Müftülüğün verdiği bilgiye göre zekat hesabında bir yıldan fazla bir varlığa sahip olma esası söz konusudur.
Zekat, her önüne gelene verilmez. Yoksullara, nisap miktarı malı bulunmayanlara, (nisap miktarı 1999 Ramazan ayında 240 milyon Türk Lirası olarak belirlenmiştir) çaresizlere, borçlulara, kölelikten kurtulacaklara, parasızlıktan dolayı yolda kalmış olanlara, hali vakti yerinde olmayan öğrencilere, kardeş, amca, dayı, teyze, hala ve benzerleri akrabaya zekat verilir.
Burada dikkat edilecek nokta, zekat verilecek Müslüman'ın durumudur. Akrabadan başlayıp konu komşuya, meslek arkadaşlarına, daha sonra da hemşerilere ve başka zekat almaya durumları elverişli kimselere zekat vermek daha hayırlı sayılır.
Müftülüğe sordum... Bana verilen bilgiye göre, fitre ve zekatta nihai hedef, yoksulun sevindirilmesidir. Bu doğrudan olabileceği gibi bir vasıta ile de olabilir.

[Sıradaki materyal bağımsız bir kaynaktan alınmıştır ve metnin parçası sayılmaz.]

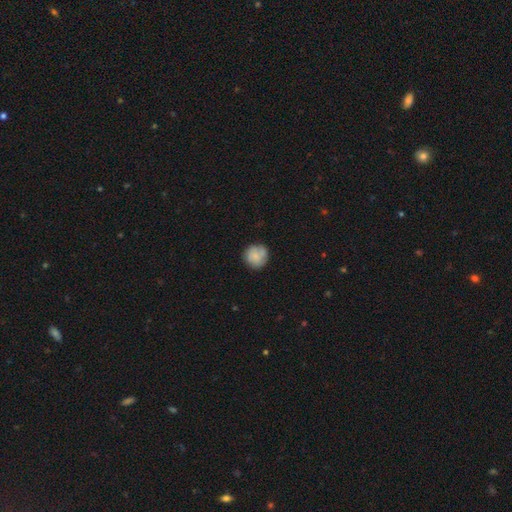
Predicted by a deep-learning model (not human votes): Q: Smooth or featured?
A: smooth (74%); runner-up: featured or disk (19%)
Q: How rounded?
A: round (92%); runner-up: in between (7%)
Q: Merging?
A: none (76%); runner-up: minor disturbance (17%)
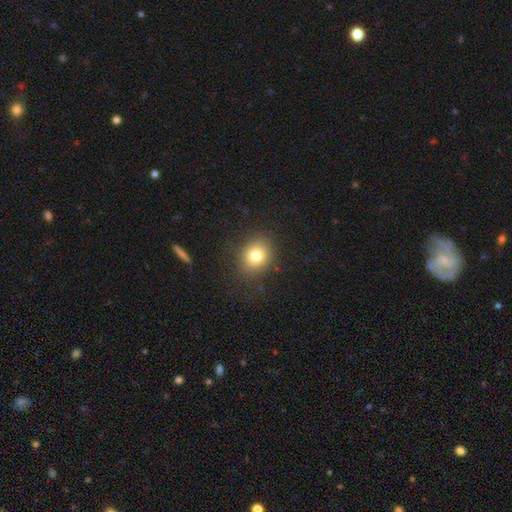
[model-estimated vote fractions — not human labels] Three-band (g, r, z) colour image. It shows a smooth galaxy with no disk features (79%) that is round (66%). Merging: none (85%).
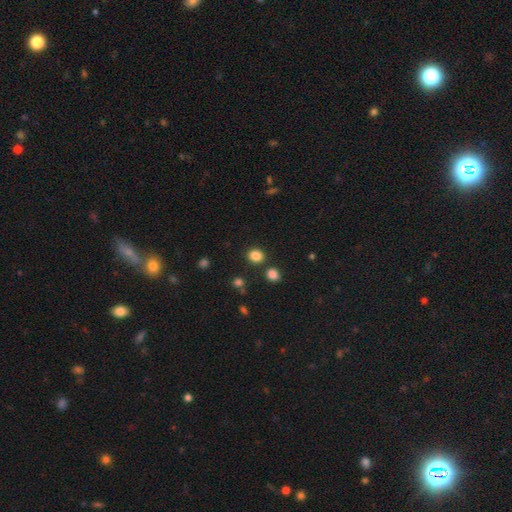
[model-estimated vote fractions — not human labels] Smooth or featured: smooth — 85% (star or artifact — 11%)
How rounded: round — 62% (in between — 37%)
Merging: none — 82% (minor disturbance — 8%)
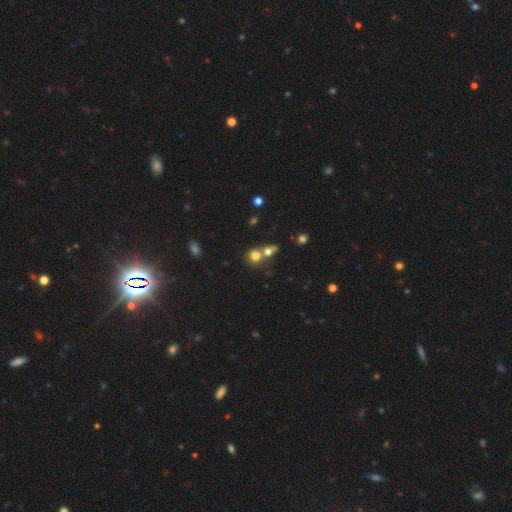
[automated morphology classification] smooth_or_featured: smooth (p=0.75) [alt: star or artifact p=0.13]
how_rounded: round (p=0.82) [alt: in between p=0.17]
merging: merger (p=0.49) [alt: none p=0.41]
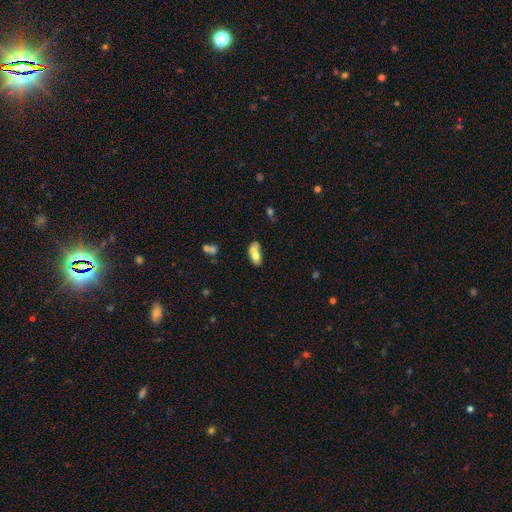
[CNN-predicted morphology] smooth 63%, featured or disk 28%, star or artifact 9%. Down the decision tree: how rounded — in between (79%); merging — merger (63%).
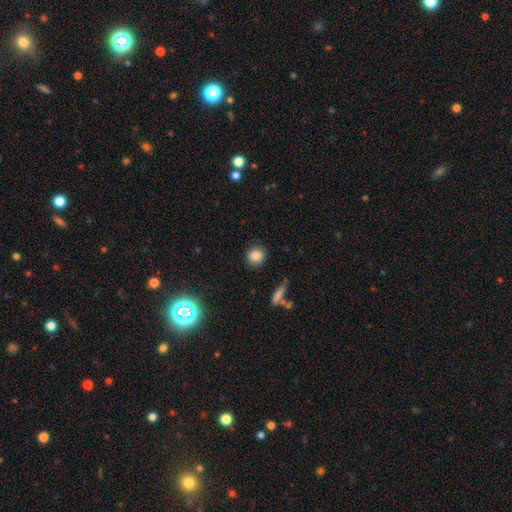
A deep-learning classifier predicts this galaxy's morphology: type=smooth (84%); roundness=round (86%); merging=none (88%).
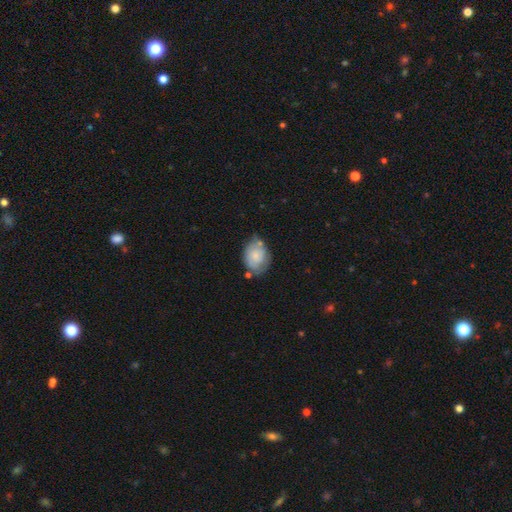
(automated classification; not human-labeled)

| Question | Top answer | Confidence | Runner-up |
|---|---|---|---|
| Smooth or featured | smooth | 62% | featured or disk (31%) |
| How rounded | in between | 66% | round (33%) |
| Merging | none | 50% | minor disturbance (30%) |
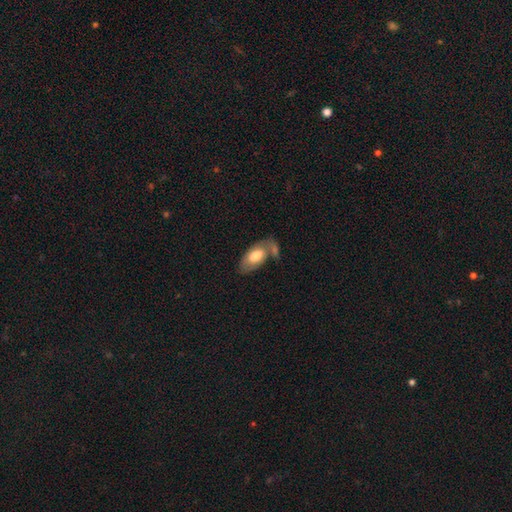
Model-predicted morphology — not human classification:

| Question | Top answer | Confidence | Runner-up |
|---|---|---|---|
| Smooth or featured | smooth | 66% | featured or disk (28%) |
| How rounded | in between | 93% | cigar-shaped (4%) |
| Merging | none | 41% | merger (28%) |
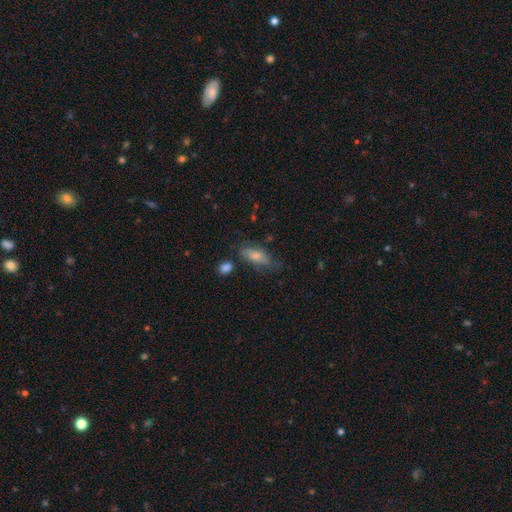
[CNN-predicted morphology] smooth 59%, featured or disk 30%, star or artifact 12%. Down the decision tree: how rounded — in between (72%); merging — none (64%).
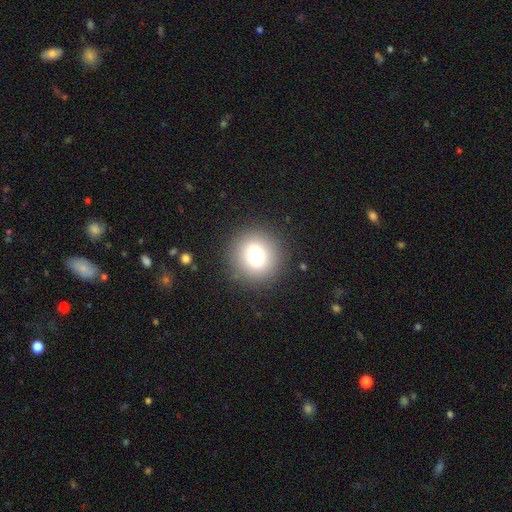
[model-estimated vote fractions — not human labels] Overall: smooth (75%). How rounded: round (93%). Merging: none (89%).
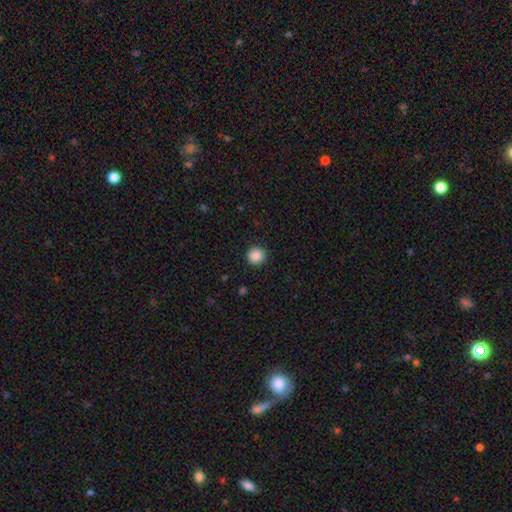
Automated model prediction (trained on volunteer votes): Smooth or featured: smooth — 88% (star or artifact — 9%)
How rounded: round — 95% (in between — 4%)
Merging: none — 92% (minor disturbance — 5%)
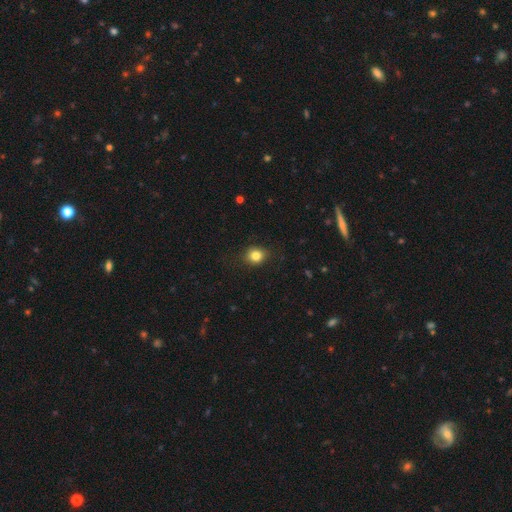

Açık anlatımıyla eğer siz bir kişiye, bir derneğe, kuruluşa, fitre ve zekatınızı veriyor iseniz, o aracı sizden aldığını telef etmeden, yitirmeden ihtiyaç sahibine ulaştırıyor ise, vazife yerine getirilmiş demektir.
İstanbul Müftülüğü'nün verdiği bilgiye göre, zekat yıl içinde istenilen zamanda verilebilir.
Fakat genelde fitre ile birlikte verilmesi usulden olmuştur.
Zekat vermek için de "niyet etmek" gerekir. Fakat verilen kimseye bunun "zekat olduğunu söyleme mecburiyeti yoktur."
Zekata tabii, nami (büyüyen) 240 milyon Türk Lirası'ndan fazla varlığı olan her Müslüman'ın zekat mükellefiyetini hatırlatırım. Zekatlarınızı unutmayınız aziz Müslümanlar.